- Data for this task
▬▬▬▬▬▬

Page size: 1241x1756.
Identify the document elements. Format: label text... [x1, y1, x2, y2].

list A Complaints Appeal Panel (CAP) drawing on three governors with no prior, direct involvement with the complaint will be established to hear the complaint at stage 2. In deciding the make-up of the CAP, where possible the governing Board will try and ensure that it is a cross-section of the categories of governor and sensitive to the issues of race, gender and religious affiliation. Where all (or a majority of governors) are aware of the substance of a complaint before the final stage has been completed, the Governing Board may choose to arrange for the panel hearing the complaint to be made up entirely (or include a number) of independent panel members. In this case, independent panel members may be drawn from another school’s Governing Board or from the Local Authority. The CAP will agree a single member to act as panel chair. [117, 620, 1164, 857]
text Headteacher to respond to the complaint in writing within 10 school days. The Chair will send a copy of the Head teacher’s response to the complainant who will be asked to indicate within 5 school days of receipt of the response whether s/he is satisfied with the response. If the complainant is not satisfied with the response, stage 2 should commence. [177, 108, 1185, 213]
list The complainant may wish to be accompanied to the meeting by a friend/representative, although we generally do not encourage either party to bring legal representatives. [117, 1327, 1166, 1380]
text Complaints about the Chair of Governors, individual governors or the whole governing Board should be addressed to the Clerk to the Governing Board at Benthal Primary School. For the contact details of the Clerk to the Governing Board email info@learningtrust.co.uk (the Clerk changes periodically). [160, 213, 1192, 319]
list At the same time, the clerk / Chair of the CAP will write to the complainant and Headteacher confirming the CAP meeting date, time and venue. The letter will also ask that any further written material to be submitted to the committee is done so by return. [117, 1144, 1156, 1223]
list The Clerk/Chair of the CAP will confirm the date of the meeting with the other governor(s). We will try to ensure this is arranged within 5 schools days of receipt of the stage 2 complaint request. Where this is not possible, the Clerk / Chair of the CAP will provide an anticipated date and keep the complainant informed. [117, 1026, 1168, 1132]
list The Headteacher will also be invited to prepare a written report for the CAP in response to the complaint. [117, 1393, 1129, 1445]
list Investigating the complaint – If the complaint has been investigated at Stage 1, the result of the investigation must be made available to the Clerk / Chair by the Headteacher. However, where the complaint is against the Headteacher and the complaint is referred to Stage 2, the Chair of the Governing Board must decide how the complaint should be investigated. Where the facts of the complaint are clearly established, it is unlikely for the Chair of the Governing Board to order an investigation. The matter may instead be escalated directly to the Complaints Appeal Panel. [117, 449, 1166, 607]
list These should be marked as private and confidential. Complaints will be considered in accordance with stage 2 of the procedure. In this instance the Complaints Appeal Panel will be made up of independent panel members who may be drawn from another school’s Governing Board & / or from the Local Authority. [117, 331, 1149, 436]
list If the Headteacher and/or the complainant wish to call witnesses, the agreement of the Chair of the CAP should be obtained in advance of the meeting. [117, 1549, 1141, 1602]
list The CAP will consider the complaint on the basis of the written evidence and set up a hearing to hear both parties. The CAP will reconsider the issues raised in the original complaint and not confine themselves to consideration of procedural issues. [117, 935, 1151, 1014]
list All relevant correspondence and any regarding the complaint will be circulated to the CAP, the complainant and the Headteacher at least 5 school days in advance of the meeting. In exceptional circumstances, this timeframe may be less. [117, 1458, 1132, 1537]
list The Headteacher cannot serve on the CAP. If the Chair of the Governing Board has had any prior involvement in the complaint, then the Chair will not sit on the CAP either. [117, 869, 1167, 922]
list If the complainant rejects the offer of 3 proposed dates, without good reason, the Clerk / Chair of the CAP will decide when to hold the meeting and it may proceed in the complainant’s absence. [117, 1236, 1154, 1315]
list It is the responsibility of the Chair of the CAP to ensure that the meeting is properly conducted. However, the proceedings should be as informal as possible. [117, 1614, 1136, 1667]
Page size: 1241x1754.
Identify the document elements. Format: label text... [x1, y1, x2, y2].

▬▬▬▬▬▬

- Directive
Write down all of the records again, word for word.

- Task output
Page size: 1241x1756.
Identify the document elements. Format: label text... [x1, y1, x2, y2].

list A Complaints Appeal Panel (CAP) drawing on three governors with no prior, direct involvement with the complaint will be established to hear the complaint at stage 2. In deciding the make-up of the CAP, where possible the governing Board will try and ensure that it is a cross-section of the categories of governor and sensitive to the issues of race, gender and religious affiliation. Where all (or a majority of governors) are aware of the substance of a complaint before the final stage has been completed, the Governing Board may choose to arrange for the panel hearing the complaint to be made up entirely (or include a number) of independent panel members. In this case, independent panel members may be drawn from another school’s Governing Board or from the Local Authority. The CAP will agree a single member to act as panel chair. [117, 620, 1164, 857]
text Headteacher to respond to the complaint in writing within 10 school days. The Chair will send a copy of the Head teacher’s response to the complainant who will be asked to indicate within 5 school days of receipt of the response whether s/he is satisfied with the response. If the complainant is not satisfied with the response, stage 2 should commence. [177, 108, 1185, 213]
list The complainant may wish to be accompanied to the meeting by a friend/representative, although we generally do not encourage either party to bring legal representatives. [117, 1327, 1166, 1380]
text Complaints about the Chair of Governors, individual governors or the whole governing Board should be addressed to the Clerk to the Governing Board at Benthal Primary School. For the contact details of the Clerk to the Governing Board email info@learningtrust.co.uk (the Clerk changes periodically). [160, 213, 1192, 319]
list At the same time, the clerk / Chair of the CAP will write to the complainant and Headteacher confirming the CAP meeting date, time and venue. The letter will also ask that any further written material to be submitted to the committee is done so by return. [117, 1144, 1156, 1223]
list The Clerk/Chair of the CAP will confirm the date of the meeting with the other governor(s). We will try to ensure this is arranged within 5 schools days of receipt of the stage 2 complaint request. Where this is not possible, the Clerk / Chair of the CAP will provide an anticipated date and keep the complainant informed. [117, 1026, 1168, 1132]
list The Headteacher will also be invited to prepare a written report for the CAP in response to the complaint. [117, 1393, 1129, 1445]
list Investigating the complaint – If the complaint has been investigated at Stage 1, the result of the investigation must be made available to the Clerk / Chair by the Headteacher. However, where the complaint is against the Headteacher and the complaint is referred to Stage 2, the Chair of the Governing Board must decide how the complaint should be investigated. Where the facts of the complaint are clearly established, it is unlikely for the Chair of the Governing Board to order an investigation. The matter may instead be escalated directly to the Complaints Appeal Panel. [117, 449, 1166, 607]
list These should be marked as private and confidential. Complaints will be considered in accordance with stage 2 of the procedure. In this instance the Complaints Appeal Panel will be made up of independent panel members who may be drawn from another school’s Governing Board & / or from the Local Authority. [117, 331, 1149, 436]
list If the Headteacher and/or the complainant wish to call witnesses, the agreement of the Chair of the CAP should be obtained in advance of the meeting. [117, 1549, 1141, 1602]
list The CAP will consider the complaint on the basis of the written evidence and set up a hearing to hear both parties. The CAP will reconsider the issues raised in the original complaint and not confine themselves to consideration of procedural issues. [117, 935, 1151, 1014]
list All relevant correspondence and any regarding the complaint will be circulated to the CAP, the complainant and the Headteacher at least 5 school days in advance of the meeting. In exceptional circumstances, this timeframe may be less. [117, 1458, 1132, 1537]
list The Headteacher cannot serve on the CAP. If the Chair of the Governing Board has had any prior involvement in the complaint, then the Chair will not sit on the CAP either. [117, 869, 1167, 922]
list If the complainant rejects the offer of 3 proposed dates, without good reason, the Clerk / Chair of the CAP will decide when to hold the meeting and it may proceed in the complainant’s absence. [117, 1236, 1154, 1315]
list It is the responsibility of the Chair of the CAP to ensure that the meeting is properly conducted. However, the proceedings should be as informal as possible. [117, 1614, 1136, 1667]
Page size: 1241x1754.
Identify the document elements. Format: label text... [x1, y1, x2, y2].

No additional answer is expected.